→ Rows:

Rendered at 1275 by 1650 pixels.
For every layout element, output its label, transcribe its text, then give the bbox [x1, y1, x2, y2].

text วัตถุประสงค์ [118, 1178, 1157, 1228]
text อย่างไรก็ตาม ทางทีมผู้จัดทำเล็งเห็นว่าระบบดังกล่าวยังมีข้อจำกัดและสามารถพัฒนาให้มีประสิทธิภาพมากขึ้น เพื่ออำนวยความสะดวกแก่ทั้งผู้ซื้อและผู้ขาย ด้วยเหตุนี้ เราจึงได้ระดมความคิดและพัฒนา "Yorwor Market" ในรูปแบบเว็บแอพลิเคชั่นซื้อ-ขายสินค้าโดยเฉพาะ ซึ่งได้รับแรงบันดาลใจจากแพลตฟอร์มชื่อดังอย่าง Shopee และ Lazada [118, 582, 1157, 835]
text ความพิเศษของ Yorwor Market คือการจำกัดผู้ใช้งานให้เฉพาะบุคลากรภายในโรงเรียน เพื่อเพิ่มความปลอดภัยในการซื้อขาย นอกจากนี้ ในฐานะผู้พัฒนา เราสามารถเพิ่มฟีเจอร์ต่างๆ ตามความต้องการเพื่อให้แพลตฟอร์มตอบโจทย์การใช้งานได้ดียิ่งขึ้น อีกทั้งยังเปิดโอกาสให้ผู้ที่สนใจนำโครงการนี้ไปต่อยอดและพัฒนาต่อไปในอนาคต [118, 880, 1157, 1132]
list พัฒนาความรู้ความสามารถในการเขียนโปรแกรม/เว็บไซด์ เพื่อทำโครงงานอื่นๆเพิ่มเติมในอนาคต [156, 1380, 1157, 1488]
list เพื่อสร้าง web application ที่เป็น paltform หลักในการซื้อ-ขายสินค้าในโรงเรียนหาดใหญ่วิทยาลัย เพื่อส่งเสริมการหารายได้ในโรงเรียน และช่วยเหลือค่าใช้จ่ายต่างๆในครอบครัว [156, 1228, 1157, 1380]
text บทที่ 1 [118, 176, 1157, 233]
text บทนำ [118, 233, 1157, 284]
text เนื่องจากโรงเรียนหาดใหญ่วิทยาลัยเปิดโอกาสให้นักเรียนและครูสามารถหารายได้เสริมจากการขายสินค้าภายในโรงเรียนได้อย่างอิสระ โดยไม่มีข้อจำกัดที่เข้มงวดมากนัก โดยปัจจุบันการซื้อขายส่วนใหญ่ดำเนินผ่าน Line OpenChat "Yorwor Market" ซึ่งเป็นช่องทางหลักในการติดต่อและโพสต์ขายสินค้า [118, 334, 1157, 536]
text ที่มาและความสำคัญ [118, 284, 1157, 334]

→ The problem: Rewrite the listing above with every "Yorwor Market" changed to "Yorwor Shop", keeping all other characters unchanged.

→ Response to this exercise:
Rendered at 1275 by 1650 pixels.
For every layout element, output its label, transcribe its text, then give the bbox [x1, y1, x2, y2].

text วัตถุประสงค์ [118, 1178, 1157, 1228]
text อย่างไรก็ตาม ทางทีมผู้จัดทำเล็งเห็นว่าระบบดังกล่าวยังมีข้อจำกัดและสามารถพัฒนาให้มีประสิทธิภาพมากขึ้น เพื่ออำนวยความสะดวกแก่ทั้งผู้ซื้อและผู้ขาย ด้วยเหตุนี้ เราจึงได้ระดมความคิดและพัฒนา "Yorwor Shop" ในรูปแบบเว็บแอพลิเคชั่นซื้อ-ขายสินค้าโดยเฉพาะ ซึ่งได้รับแรงบันดาลใจจากแพลตฟอร์มชื่อดังอย่าง Shopee และ Lazada [118, 582, 1157, 835]
text ความพิเศษของ Yorwor Shop คือการจำกัดผู้ใช้งานให้เฉพาะบุคลากรภายในโรงเรียน เพื่อเพิ่มความปลอดภัยในการซื้อขาย นอกจากนี้ ในฐานะผู้พัฒนา เราสามารถเพิ่มฟีเจอร์ต่างๆ ตามความต้องการเพื่อให้แพลตฟอร์มตอบโจทย์การใช้งานได้ดียิ่งขึ้น อีกทั้งยังเปิดโอกาสให้ผู้ที่สนใจนำโครงการนี้ไปต่อยอดและพัฒนาต่อไปในอนาคต [118, 880, 1157, 1132]
list พัฒนาความรู้ความสามารถในการเขียนโปรแกรม/เว็บไซด์ เพื่อทำโครงงานอื่นๆเพิ่มเติมในอนาคต [156, 1380, 1157, 1488]
list เพื่อสร้าง web application ที่เป็น paltform หลักในการซื้อ-ขายสินค้าในโรงเรียนหาดใหญ่วิทยาลัย เพื่อส่งเสริมการหารายได้ในโรงเรียน และช่วยเหลือค่าใช้จ่ายต่างๆในครอบครัว [156, 1228, 1157, 1380]
text บทที่ 1 [118, 176, 1157, 233]
text บทนำ [118, 233, 1157, 284]
text เนื่องจากโรงเรียนหาดใหญ่วิทยาลัยเปิดโอกาสให้นักเรียนและครูสามารถหารายได้เสริมจากการขายสินค้าภายในโรงเรียนได้อย่างอิสระ โดยไม่มีข้อจำกัดที่เข้มงวดมากนัก โดยปัจจุบันการซื้อขายส่วนใหญ่ดำเนินผ่าน Line OpenChat "Yorwor Shop" ซึ่งเป็นช่องทางหลักในการติดต่อและโพสต์ขายสินค้า [118, 334, 1157, 536]
text ที่มาและความสำคัญ [118, 284, 1157, 334]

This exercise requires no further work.